▶ Document passage
-- -- --
Her assertion generated considerable controversy in the academic community because of her father's stature as a scholar and Communist. Numerous letters were published in The Chronicle of Higher Education, which had reviewed her book, and on the History News Network of George Mason University. Some historians wondered how this news affected people's perceptions of Herbert Aptheker's work. Others questioned Bettina Aptheker's credibility, classing her account in stories of "recovered memory". The historian Mark Rosenzweig wrote, "the truth about Herbert and Bettina is inaccessible to us." The historian Jesse Lemisch wrote in his second essay about the controversy, "Shhh! Don't Talk about Herbert Aptheker":

"... a general public silence by Old Leftists in response to the report of Herbert Aptheker's sexual molestation of his daughter Bettina may be writing another chapter in the strange history of American Communism. Fellow Red Diaper Babies and many former Communists seem to want to sweep this under the rug — or, may I say, airbrush it — as if there had never been a Women's Liberation Movement, and it had never occurred to anybody that there might be a connection between the personal and the political ..."

The controversy continued for months. In November 2007, historian Christopher Phelps published an overview in The Nation magazine. He included the results of an interview with Kate Miller, who had been present during Aptheker's 1999 conversation with her father about the abuse, and confirmed her account.

== Works ==
=== Books ===
- Big Business and the American University. New York: New Outlook Publishers, 1966.
- Columbia Inc. New York: W.E.B. DuBois Clubs of America, May 1968.
- Racism and Reaction in the United States: Two Marxian Studies. With Herbert Aptheker. New York: New Outlook Publishers, 1971.
- The Morning Breaks: The Trial of Angela Davis. Ithaca, NY: Cornell University Press, 1976 ISBN 9780801485978
- The Unfolding Drama: Studies in U.S. History. With Herbert Aptheker. New York: International Publishers, 1979.
- Woman's Legacy: Essays on Race, Sex and Class in American History. Amherst, MA: University of Massachusetts Press, 1982 ISBN 9780870233654
- Tapestries of Life: Women's Work, Women's Consciousness and the Meaning of Daily Life. Amherst, MA: University of Massachusetts Press, 1989 ISBN 9780870236594
- Aptheker, Bettina (2006). "Intimate Politics: How I Grew Up Red, Fought for Free Speech, and Became a Feminist Rebel"
-- -- --
▶ Work order 1
In the passage on the Aptheker controversy, which magazine published Christopher Phelps's overview in November 2007?
▶ Work order 2
Carry on the passage on the Aptheker controversy from the point where it stops.
The listing has no connection to the passage on the Aptheker controversy.

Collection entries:
-- -- --
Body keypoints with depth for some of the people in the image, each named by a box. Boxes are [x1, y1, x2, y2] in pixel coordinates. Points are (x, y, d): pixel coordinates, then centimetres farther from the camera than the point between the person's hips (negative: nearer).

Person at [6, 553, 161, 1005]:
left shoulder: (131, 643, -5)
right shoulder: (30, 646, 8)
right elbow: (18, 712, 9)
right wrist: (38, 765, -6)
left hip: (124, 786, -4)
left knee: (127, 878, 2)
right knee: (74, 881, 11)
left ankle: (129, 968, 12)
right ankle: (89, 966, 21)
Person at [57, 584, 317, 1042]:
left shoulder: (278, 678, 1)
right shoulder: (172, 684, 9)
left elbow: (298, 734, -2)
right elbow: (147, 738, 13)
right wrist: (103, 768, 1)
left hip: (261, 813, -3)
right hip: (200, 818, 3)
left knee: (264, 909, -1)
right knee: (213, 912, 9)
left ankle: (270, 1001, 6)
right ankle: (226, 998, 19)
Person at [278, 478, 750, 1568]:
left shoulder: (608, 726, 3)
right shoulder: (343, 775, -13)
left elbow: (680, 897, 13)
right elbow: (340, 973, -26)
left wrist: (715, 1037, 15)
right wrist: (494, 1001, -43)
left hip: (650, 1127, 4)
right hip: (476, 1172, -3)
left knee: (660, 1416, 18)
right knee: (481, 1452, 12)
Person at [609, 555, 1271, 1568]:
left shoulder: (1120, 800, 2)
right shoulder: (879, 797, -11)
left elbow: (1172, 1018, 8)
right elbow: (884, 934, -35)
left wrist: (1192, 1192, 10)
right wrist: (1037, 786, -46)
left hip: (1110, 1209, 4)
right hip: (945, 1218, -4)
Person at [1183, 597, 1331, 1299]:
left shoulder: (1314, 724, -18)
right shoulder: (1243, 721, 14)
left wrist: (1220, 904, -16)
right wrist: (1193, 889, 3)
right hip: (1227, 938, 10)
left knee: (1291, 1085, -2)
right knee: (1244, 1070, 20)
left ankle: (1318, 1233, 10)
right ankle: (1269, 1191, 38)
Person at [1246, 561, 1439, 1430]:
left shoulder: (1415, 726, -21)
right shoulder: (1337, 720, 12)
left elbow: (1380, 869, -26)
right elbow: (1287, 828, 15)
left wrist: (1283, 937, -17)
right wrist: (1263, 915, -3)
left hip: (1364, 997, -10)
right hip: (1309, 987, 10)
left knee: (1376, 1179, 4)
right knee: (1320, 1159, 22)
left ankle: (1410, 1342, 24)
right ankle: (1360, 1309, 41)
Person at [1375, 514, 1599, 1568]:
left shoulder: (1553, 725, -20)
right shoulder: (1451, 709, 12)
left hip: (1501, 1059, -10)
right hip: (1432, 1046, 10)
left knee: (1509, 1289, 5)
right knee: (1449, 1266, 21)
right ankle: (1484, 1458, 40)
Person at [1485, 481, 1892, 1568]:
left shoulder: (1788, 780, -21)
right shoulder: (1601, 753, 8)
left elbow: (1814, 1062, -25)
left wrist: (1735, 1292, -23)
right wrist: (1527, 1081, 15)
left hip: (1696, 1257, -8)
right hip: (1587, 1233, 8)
-- -- --
▶ Answer space 1
The Nation

▶ Answer space 2
- Communists in Closets: Queering the History 1930s-1990s. Routledge, September 2022 ISBN 9781032035840

=== Book chapters and articles ===
- "Toni Cade Bambara: A Political Life of the Spirit", in Linda J. Holmes and Cheryl A. Wall, editors, Savoring the Salt: The Legacy of Toni Cade Bambara, Temple University Press, 2008. pp. 226–235.
- "Keeping the Communist Party Straight, 1940s-1980s", New Politics, Summer 2008, Vol.XII, No. 1, pp. 22–27.
- "Teaching about Anti-Semitism and the Legacy of Jewish Women". Women's Studies Quarterly, vol. 21, no. 3/4, 1993, pp. 63–68.
- "Race and Class: Patriarchal Politics and Women's Experience". Women's Studies Quarterly, vol. 10, no. 4, 1982, pp. 10–15.
- Strong Is What We Make Each Other': Unlearning Racism within Women's Studies". Women's Studies Quarterly, vol. 9, no. 4, 1981, pp. 13–16.

== Awards and honors ==
Aptheker received the 2004 "Award for Excellence in Education" by the California chapter of the National Organization for Women (CA NOW). In 2012, she was co-appointment with Karen Yamashita to the UC Presidential Chair in Feminist Critical Race and Ethnic Studies; a position offered to distinguished members of the university's faculty intended to encourage new or interdisciplinary program development. She received the 2017 John Dizikes Teaching Award in Humanities and the inaugural appointee of the endowed Peggy and Jack Baskin Foundation Presidential Chair for Feminist Studies.